The Nurse’s Professional Satisfaction questionnaire was built from three standardized tools: PES-NWI, MBI, and one question taken from the Medical Office Survey on Patient Safety developed by AHRQ. In order to determine the influence of working environment conditions on care rationing, the relationship between the variable of nursing care counseling and the characteristics of the working environment was measured by a question from the PES-NWI NWI questionnaire. The independent variables were: occupational burnout of nursing staff, sociodemographic data, working environment conditions of nursing staff, and occurrence of adverse events [9].


The reasons for rationing nursing care include, among others: reductions in medical staff employment, increased patient need for care due to technological advances, more treatment options, and more informed users of health services. A patient who goes to a hospital has higher expectations and is aware that the institution should meet them, not only in terms of professional care, but also good services, e.g., safe hotel services. Such an approach, however, requires greater attention from specialists and at the same time a change in the awareness of system users that not only the drug is important in the recovery process, but also other aspects that determine health [10]. The COVID-19 pandemic situation made it very measurably indicative of what the type of care should be, and that even the most modern drug will not work if there is no one to administer it and there is no place where the patient can receive this drug. Nursing care rationing occurs during the care process at the intersection of the nurse–patient relationship. A constraint can be viewed as the end product of clinical evaluation and decision-making processes when resources are not sufficient to provide all necessary nursing care to all patients. In this case [11], the responsible nurse has no choice but to rationalize certain aspects of the necessary care. Scientific evidence indicates that rationing nursing care is strongly influenced by decisions made by nurses, using their clinical judgment and knowledge of how to allocate already limited resources. In a study conducted among nurses working in Croatia, it was also found that the problem of rationing care by nurses contributes to the low quality of care offered to patients.
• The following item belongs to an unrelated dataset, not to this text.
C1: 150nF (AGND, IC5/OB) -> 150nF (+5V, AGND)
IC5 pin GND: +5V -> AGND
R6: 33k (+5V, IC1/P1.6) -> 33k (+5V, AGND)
According to Zhao, the problem of rationing care can be eliminated through good cooperation in the nursing team [12].


Care rationing occurs in all studied internal medicine departments; however, the level of this phenomenon varies significantly between the analyzed units. Care rationalization is correlated with the occurrence of adverse events among patients, with a lower assessment of working conditions in the ward, and, moreover, with a higher risk of emotional exhaustion and depersonalization among nursing staff. In order to better understand the phenomenon, the research should be continued in departments with different specialties and extended to a larger area. However, the conducted research indicates that the phenomenon of nursing care rationing occurs. The management of the nursing teams should take steps to reduce the side effects of emotional exhaustion and depersonalization among the nursing staff.